● **Instructions to follow**
Under this task are some entries; return every one of them exactly.

● **Data records**
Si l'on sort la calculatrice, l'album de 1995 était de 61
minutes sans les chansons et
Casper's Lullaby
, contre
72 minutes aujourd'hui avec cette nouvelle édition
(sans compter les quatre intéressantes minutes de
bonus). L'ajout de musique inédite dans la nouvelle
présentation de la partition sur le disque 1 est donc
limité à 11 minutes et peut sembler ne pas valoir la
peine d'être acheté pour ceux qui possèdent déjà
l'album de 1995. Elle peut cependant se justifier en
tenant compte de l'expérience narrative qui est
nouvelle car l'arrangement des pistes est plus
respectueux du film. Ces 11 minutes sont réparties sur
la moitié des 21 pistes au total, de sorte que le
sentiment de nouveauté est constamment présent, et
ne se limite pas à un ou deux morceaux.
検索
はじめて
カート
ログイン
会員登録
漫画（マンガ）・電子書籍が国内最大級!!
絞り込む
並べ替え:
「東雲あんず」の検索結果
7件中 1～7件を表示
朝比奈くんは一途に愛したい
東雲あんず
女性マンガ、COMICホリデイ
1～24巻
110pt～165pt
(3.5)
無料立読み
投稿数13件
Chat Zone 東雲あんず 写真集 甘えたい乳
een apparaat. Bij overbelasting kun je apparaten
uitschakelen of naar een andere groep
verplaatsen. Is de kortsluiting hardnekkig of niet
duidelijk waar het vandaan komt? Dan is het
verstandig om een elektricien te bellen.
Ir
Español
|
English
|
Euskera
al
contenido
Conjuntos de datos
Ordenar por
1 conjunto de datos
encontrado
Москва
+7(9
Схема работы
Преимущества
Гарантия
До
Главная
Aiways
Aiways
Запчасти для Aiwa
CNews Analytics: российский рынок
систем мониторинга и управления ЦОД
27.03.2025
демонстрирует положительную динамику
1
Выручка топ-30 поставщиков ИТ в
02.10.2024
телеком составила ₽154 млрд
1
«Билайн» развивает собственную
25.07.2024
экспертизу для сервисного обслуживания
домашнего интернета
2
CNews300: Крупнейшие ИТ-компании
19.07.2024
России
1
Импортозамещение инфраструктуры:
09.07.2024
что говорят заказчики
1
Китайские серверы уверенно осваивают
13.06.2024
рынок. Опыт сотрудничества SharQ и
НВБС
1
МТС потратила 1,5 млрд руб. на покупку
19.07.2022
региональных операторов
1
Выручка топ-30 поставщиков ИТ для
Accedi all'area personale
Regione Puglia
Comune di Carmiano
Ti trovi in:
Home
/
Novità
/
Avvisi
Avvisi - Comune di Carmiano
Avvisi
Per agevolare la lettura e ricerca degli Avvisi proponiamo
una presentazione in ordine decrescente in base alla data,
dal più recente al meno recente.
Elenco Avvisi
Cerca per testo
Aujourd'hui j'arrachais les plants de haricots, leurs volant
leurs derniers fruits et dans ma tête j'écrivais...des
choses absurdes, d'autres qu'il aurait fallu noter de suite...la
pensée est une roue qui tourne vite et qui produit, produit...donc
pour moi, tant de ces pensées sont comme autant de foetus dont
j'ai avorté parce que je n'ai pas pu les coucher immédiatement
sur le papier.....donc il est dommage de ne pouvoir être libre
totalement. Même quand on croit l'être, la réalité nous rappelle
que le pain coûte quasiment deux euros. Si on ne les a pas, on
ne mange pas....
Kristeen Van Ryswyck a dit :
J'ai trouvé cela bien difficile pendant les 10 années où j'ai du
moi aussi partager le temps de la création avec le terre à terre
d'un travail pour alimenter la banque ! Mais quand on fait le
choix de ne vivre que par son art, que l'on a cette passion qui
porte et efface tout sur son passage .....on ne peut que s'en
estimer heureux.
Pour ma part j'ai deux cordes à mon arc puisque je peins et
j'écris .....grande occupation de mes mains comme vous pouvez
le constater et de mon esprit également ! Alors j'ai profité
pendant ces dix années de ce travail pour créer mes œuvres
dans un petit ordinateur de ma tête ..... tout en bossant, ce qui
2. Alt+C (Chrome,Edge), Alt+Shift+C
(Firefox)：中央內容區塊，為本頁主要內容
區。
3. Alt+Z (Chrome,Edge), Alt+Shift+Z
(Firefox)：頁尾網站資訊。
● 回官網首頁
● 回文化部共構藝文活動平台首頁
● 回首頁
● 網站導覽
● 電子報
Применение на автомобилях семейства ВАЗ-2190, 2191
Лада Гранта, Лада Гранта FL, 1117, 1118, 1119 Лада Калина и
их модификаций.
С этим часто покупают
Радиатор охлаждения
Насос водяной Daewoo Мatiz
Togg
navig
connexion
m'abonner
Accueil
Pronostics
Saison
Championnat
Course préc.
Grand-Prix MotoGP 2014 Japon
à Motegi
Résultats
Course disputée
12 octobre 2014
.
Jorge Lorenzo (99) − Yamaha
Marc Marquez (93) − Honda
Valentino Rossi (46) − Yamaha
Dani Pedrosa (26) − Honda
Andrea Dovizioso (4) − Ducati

● **Answer section**
Si l'on sort la calculatrice, l'album de 1995 était de 61
minutes sans les chansons et
Casper's Lullaby
, contre
72 minutes aujourd'hui avec cette nouvelle édition
(sans compter les quatre intéressantes minutes de
bonus). L'ajout de musique inédite dans la nouvelle
présentation de la partition sur le disque 1 est donc
limité à 11 minutes et peut sembler ne pas valoir la
peine d'être acheté pour ceux qui possèdent déjà
l'album de 1995. Elle peut cependant se justifier en
tenant compte de l'expérience narrative qui est
nouvelle car l'arrangement des pistes est plus
respectueux du film. Ces 11 minutes sont réparties sur
la moitié des 21 pistes au total, de sorte que le
sentiment de nouveauté est constamment présent, et
ne se limite pas à un ou deux morceaux.
検索
はじめて
カート
ログイン
会員登録
漫画（マンガ）・電子書籍が国内最大級!!
絞り込む
並べ替え:
「東雲あんず」の検索結果
7件中 1～7件を表示
朝比奈くんは一途に愛したい
東雲あんず
女性マンガ、COMICホリデイ
1～24巻
110pt～165pt
(3.5)
無料立読み
投稿数13件
Chat Zone 東雲あんず 写真集 甘えたい乳
een apparaat. Bij overbelasting kun je apparaten
uitschakelen of naar een andere groep
verplaatsen. Is de kortsluiting hardnekkig of niet
duidelijk waar het vandaan komt? Dan is het
verstandig om een elektricien te bellen.
Ir
Español
|
English
|
Euskera
al
contenido
Conjuntos de datos
Ordenar por
1 conjunto de datos
encontrado
Москва
+7(9
Схема работы
Преимущества
Гарантия
До
Главная
Aiways
Aiways
Запчасти для Aiwa
CNews Analytics: российский рынок
систем мониторинга и управления ЦОД
27.03.2025
демонстрирует положительную динамику
1
Выручка топ-30 поставщиков ИТ в
02.10.2024
телеком составила ₽154 млрд
1
«Билайн» развивает собственную
25.07.2024
экспертизу для сервисного обслуживания
домашнего интернета
2
CNews300: Крупнейшие ИТ-компании
19.07.2024
России
1
Импортозамещение инфраструктуры:
09.07.2024
что говорят заказчики
1
Китайские серверы уверенно осваивают
13.06.2024
рынок. Опыт сотрудничества SharQ и
НВБС
1
МТС потратила 1,5 млрд руб. на покупку
19.07.2022
региональных операторов
1
Выручка топ-30 поставщиков ИТ для
Accedi all'area personale
Regione Puglia
Comune di Carmiano
Ti trovi in:
Home
/
Novità
/
Avvisi
Avvisi - Comune di Carmiano
Avvisi
Per agevolare la lettura e ricerca degli Avvisi proponiamo
una presentazione in ordine decrescente in base alla data,
dal più recente al meno recente.
Elenco Avvisi
Cerca per testo
Aujourd'hui j'arrachais les plants de haricots, leurs volant
leurs derniers fruits et dans ma tête j'écrivais...des
choses absurdes, d'autres qu'il aurait fallu noter de suite...la
pensée est une roue qui tourne vite et qui produit, produit...donc
pour moi, tant de ces pensées sont comme autant de foetus dont
j'ai avorté parce que je n'ai pas pu les coucher immédiatement
sur le papier.....donc il est dommage de ne pouvoir être libre
totalement. Même quand on croit l'être, la réalité nous rappelle
que le pain coûte quasiment deux euros. Si on ne les a pas, on
ne mange pas....
Kristeen Van Ryswyck a dit :
J'ai trouvé cela bien difficile pendant les 10 années où j'ai du
moi aussi partager le temps de la création avec le terre à terre
d'un travail pour alimenter la banque ! Mais quand on fait le
choix de ne vivre que par son art, que l'on a cette passion qui
porte et efface tout sur son passage .....on ne peut que s'en
estimer heureux.
Pour ma part j'ai deux cordes à mon arc puisque je peins et
j'écris .....grande occupation de mes mains comme vous pouvez
le constater et de mon esprit également ! Alors j'ai profité
pendant ces dix années de ce travail pour créer mes œuvres
dans un petit ordinateur de ma tête ..... tout en bossant, ce qui
2. Alt+C (Chrome,Edge), Alt+Shift+C
(Firefox)：中央內容區塊，為本頁主要內容
區。
3. Alt+Z (Chrome,Edge), Alt+Shift+Z
(Firefox)：頁尾網站資訊。
● 回官網首頁
● 回文化部共構藝文活動平台首頁
● 回首頁
● 網站導覽
● 電子報
Применение на автомобилях семейства ВАЗ-2190, 2191
Лада Гранта, Лада Гранта FL, 1117, 1118, 1119 Лада Калина и
их модификаций.
С этим часто покупают
Радиатор охлаждения
Насос водяной Daewoo Мatiz
Togg
navig
connexion
m'abonner
Accueil
Pronostics
Saison
Championnat
Course préc.
Grand-Prix MotoGP 2014 Japon
à Motegi
Résultats
Course disputée
12 octobre 2014
.
Jorge Lorenzo (99) − Yamaha
Marc Marquez (93) − Honda
Valentino Rossi (46) − Yamaha
Dani Pedrosa (26) − Honda
Andrea Dovizioso (4) − Ducati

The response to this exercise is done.